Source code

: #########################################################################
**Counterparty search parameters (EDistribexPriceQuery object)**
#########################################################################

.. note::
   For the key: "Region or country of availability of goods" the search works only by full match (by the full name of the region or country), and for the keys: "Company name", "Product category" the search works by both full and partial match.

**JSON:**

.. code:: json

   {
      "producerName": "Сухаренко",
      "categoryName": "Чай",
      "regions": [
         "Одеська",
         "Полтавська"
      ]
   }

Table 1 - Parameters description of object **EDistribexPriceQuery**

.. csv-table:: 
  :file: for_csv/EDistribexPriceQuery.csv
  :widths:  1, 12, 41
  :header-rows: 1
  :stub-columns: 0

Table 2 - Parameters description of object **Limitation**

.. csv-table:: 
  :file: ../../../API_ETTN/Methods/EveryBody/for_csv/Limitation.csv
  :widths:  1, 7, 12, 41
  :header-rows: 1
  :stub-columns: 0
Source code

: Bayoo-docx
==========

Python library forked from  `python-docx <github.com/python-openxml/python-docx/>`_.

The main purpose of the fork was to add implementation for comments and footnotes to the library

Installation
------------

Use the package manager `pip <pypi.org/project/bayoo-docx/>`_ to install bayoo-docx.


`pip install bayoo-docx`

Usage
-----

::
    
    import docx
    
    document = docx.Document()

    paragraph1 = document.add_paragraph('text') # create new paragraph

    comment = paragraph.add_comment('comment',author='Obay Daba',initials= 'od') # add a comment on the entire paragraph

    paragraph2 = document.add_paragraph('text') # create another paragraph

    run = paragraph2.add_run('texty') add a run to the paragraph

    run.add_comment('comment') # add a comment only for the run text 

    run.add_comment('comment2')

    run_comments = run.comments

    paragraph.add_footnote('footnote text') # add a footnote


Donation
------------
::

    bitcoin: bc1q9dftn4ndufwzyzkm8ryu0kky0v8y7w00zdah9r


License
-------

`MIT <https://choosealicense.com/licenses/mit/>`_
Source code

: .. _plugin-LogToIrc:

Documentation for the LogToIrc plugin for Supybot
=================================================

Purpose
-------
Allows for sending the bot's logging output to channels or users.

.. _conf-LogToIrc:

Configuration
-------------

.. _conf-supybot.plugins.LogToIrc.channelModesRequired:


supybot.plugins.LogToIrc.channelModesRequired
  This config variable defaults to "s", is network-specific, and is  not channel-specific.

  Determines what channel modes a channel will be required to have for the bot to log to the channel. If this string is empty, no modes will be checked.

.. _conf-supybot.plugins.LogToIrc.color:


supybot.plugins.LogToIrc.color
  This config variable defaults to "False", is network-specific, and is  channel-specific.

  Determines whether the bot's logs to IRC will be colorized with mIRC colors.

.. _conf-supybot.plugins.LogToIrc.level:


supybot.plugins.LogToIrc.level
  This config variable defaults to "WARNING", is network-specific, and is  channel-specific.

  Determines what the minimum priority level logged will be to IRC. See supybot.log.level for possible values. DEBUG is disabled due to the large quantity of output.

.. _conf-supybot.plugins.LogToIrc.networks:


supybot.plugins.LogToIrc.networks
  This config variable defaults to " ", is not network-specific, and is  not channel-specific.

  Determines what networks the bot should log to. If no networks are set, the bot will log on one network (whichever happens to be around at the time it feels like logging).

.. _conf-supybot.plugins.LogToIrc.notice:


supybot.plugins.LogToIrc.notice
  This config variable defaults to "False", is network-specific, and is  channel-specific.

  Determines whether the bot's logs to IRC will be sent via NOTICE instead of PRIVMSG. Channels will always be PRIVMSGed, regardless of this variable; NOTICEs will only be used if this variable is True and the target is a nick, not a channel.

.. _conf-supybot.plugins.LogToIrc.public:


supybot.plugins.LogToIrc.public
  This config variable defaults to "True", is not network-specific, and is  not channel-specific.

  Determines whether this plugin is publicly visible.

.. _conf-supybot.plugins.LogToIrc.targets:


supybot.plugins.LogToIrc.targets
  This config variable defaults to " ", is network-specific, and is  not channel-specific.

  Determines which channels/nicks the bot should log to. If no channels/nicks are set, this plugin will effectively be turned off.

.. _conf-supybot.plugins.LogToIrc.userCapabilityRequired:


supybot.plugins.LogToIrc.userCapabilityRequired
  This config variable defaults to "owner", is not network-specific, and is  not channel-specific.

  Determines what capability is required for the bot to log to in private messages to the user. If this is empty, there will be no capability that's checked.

• _Task instructions_
The lines to copy are those in the listing that contain "empty".

• _Answer to this problem_
  Determines what channel modes a channel will be required to have for the bot to log to the channel. If this string is empty, no modes will be checked.
  Determines what capability is required for the bot to log to in private messages to the user. If this is empty, there will be no capability that's checked.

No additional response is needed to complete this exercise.